--- 提供項目 ---
===
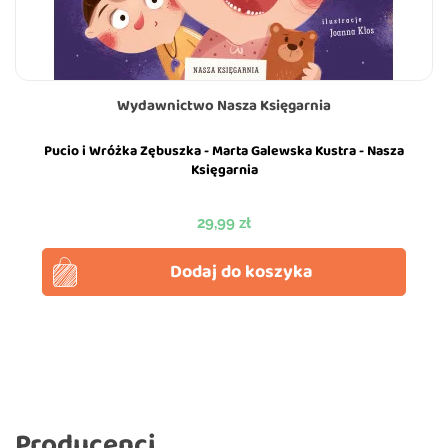
Wydawnictwo Nasza Księgarnia
Pucio i Wróżka Zębuszka - Marta Galewska Kustra - Nasza
Księgarnia
Cena
29,99 zł
Dodaj do koszyka
Producenci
===
上の一覧にある文字の行をすべて、一字一句変えずに抜き出してください。画像は解答に含めないでください。

Wydawnictwo Nasza Księgarnia
Pucio i Wróżka Zębuszka - Marta Galewska Kustra - Nasza
Księgarnia
Cena
29,99 zł
Dodaj do koszyka
Producenci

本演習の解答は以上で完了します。